**INSTRUCTIONS TO FOLLOW**
Restating the records exactly is the whole task.

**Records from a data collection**
○ ○ ○ ○

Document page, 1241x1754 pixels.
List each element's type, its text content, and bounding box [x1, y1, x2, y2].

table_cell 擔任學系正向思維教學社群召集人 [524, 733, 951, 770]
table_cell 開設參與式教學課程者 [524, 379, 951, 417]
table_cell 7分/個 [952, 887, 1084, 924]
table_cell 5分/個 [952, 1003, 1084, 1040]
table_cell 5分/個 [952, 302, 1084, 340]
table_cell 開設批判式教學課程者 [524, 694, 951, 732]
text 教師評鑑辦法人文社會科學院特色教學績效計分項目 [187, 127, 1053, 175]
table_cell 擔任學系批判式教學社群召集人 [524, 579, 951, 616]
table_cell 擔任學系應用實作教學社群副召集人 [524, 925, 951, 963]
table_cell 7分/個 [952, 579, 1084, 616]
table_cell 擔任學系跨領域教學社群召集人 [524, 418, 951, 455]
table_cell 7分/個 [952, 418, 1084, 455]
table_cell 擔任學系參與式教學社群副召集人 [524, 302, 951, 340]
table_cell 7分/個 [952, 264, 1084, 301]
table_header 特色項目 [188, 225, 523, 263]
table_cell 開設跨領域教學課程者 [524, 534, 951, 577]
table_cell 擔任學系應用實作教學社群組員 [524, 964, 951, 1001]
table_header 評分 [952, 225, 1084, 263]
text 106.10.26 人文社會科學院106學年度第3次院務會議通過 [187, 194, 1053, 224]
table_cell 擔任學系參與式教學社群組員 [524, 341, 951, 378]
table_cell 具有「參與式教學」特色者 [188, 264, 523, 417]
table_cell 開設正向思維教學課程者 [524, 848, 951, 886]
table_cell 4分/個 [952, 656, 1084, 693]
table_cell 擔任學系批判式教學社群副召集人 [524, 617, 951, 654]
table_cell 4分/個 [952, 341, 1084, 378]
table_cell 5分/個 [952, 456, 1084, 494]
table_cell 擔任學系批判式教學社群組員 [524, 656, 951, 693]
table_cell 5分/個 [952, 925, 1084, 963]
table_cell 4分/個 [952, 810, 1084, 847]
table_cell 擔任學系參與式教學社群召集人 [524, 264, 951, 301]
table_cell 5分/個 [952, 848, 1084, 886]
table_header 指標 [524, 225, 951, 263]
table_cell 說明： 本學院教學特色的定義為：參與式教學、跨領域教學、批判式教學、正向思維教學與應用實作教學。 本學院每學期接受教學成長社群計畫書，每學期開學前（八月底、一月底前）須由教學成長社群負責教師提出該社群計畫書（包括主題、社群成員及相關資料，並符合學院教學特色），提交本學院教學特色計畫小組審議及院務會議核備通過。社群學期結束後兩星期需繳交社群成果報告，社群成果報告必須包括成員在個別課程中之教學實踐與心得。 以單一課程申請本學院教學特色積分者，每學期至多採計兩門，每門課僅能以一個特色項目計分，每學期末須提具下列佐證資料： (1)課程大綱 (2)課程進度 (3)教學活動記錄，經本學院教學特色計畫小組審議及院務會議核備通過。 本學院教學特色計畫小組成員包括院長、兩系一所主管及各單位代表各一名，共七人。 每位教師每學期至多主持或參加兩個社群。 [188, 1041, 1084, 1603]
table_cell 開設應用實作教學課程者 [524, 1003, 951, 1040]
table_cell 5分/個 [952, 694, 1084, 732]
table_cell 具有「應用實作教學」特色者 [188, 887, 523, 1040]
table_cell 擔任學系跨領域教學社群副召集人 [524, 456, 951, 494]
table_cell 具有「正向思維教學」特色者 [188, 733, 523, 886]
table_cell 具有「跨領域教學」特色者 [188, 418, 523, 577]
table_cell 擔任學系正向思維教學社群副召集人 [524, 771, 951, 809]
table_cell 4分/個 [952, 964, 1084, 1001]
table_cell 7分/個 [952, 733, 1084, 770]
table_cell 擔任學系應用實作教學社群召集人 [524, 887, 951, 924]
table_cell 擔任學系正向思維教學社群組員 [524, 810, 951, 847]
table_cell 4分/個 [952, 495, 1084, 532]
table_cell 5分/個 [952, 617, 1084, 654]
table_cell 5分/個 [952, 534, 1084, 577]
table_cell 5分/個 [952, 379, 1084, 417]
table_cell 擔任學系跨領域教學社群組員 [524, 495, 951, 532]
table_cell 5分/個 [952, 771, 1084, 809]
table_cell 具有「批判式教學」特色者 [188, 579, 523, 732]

○ ○ ○ ○

**PROBLEM SOLUTION**
Document page, 1241x1754 pixels.
List each element's type, its text content, and bounding box [x1, y1, x2, y2].

table_cell 擔任學系正向思維教學社群召集人 [524, 733, 951, 770]
table_cell 開設參與式教學課程者 [524, 379, 951, 417]
table_cell 7分/個 [952, 887, 1084, 924]
table_cell 5分/個 [952, 1003, 1084, 1040]
table_cell 5分/個 [952, 302, 1084, 340]
table_cell 開設批判式教學課程者 [524, 694, 951, 732]
text 教師評鑑辦法人文社會科學院特色教學績效計分項目 [187, 127, 1053, 175]
table_cell 擔任學系批判式教學社群召集人 [524, 579, 951, 616]
table_cell 擔任學系應用實作教學社群副召集人 [524, 925, 951, 963]
table_cell 7分/個 [952, 579, 1084, 616]
table_cell 擔任學系跨領域教學社群召集人 [524, 418, 951, 455]
table_cell 7分/個 [952, 418, 1084, 455]
table_cell 擔任學系參與式教學社群副召集人 [524, 302, 951, 340]
table_cell 7分/個 [952, 264, 1084, 301]
table_header 特色項目 [188, 225, 523, 263]
table_cell 開設跨領域教學課程者 [524, 534, 951, 577]
table_cell 擔任學系應用實作教學社群組員 [524, 964, 951, 1001]
table_header 評分 [952, 225, 1084, 263]
text 106.10.26 人文社會科學院106學年度第3次院務會議通過 [187, 194, 1053, 224]
table_cell 擔任學系參與式教學社群組員 [524, 341, 951, 378]
table_cell 具有「參與式教學」特色者 [188, 264, 523, 417]
table_cell 開設正向思維教學課程者 [524, 848, 951, 886]
table_cell 4分/個 [952, 656, 1084, 693]
table_cell 擔任學系批判式教學社群副召集人 [524, 617, 951, 654]
table_cell 4分/個 [952, 341, 1084, 378]
table_cell 5分/個 [952, 456, 1084, 494]
table_cell 擔任學系批判式教學社群組員 [524, 656, 951, 693]
table_cell 5分/個 [952, 925, 1084, 963]
table_cell 4分/個 [952, 810, 1084, 847]
table_cell 擔任學系參與式教學社群召集人 [524, 264, 951, 301]
table_cell 5分/個 [952, 848, 1084, 886]
table_header 指標 [524, 225, 951, 263]
table_cell 說明： 本學院教學特色的定義為：參與式教學、跨領域教學、批判式教學、正向思維教學與應用實作教學。 本學院每學期接受教學成長社群計畫書，每學期開學前（八月底、一月底前）須由教學成長社群負責教師提出該社群計畫書（包括主題、社群成員及相關資料，並符合學院教學特色），提交本學院教學特色計畫小組審議及院務會議核備通過。社群學期結束後兩星期需繳交社群成果報告，社群成果報告必須包括成員在個別課程中之教學實踐與心得。 以單一課程申請本學院教學特色積分者，每學期至多採計兩門，每門課僅能以一個特色項目計分，每學期末須提具下列佐證資料： (1)課程大綱 (2)課程進度 (3)教學活動記錄，經本學院教學特色計畫小組審議及院務會議核備通過。 本學院教學特色計畫小組成員包括院長、兩系一所主管及各單位代表各一名，共七人。 每位教師每學期至多主持或參加兩個社群。 [188, 1041, 1084, 1603]
table_cell 開設應用實作教學課程者 [524, 1003, 951, 1040]
table_cell 5分/個 [952, 694, 1084, 732]
table_cell 具有「應用實作教學」特色者 [188, 887, 523, 1040]
table_cell 擔任學系跨領域教學社群副召集人 [524, 456, 951, 494]
table_cell 具有「正向思維教學」特色者 [188, 733, 523, 886]
table_cell 具有「跨領域教學」特色者 [188, 418, 523, 577]
table_cell 擔任學系正向思維教學社群副召集人 [524, 771, 951, 809]
table_cell 4分/個 [952, 964, 1084, 1001]
table_cell 7分/個 [952, 733, 1084, 770]
table_cell 擔任學系應用實作教學社群召集人 [524, 887, 951, 924]
table_cell 擔任學系正向思維教學社群組員 [524, 810, 951, 847]
table_cell 4分/個 [952, 495, 1084, 532]
table_cell 5分/個 [952, 617, 1084, 654]
table_cell 5分/個 [952, 534, 1084, 577]
table_cell 5分/個 [952, 379, 1084, 417]
table_cell 擔任學系跨領域教學社群組員 [524, 495, 951, 532]
table_cell 5分/個 [952, 771, 1084, 809]
table_cell 具有「批判式教學」特色者 [188, 579, 523, 732]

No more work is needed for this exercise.